Using the listing below, return every line that includes "space".
*** Opening Supplied material ***
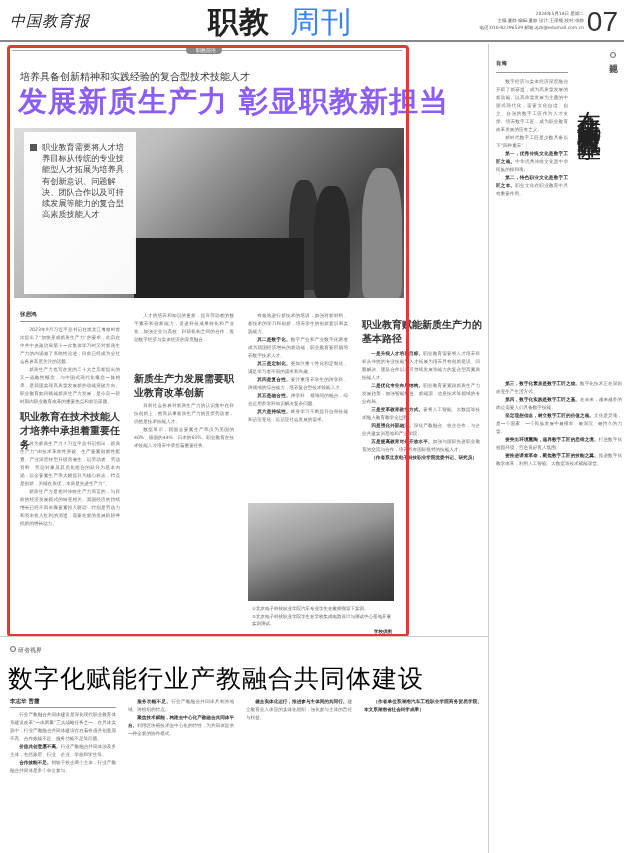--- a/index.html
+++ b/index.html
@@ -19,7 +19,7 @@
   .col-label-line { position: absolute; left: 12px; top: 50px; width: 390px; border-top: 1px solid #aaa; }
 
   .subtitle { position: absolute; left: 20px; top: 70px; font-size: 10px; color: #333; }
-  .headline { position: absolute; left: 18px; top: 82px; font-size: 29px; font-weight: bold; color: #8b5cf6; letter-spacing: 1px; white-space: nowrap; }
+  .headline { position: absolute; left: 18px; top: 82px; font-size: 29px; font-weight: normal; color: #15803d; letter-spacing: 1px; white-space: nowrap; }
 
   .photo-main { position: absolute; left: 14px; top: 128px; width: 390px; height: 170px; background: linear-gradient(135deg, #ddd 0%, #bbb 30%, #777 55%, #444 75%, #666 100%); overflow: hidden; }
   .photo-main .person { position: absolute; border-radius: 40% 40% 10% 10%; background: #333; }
*** Closing Supplied material ***
Solution to this exercise –
-  .headline { position: absolute; left: 18px; top: 82px; font-size: 29px; font-weight: bold; color: #8b5cf6; letter-spacing: 1px; white-space: nowrap; }
+  .headline { position: absolute; left: 18px; top: 82px; font-size: 29px; font-weight: normal; color: #15803d; letter-spacing: 1px; white-space: nowrap; }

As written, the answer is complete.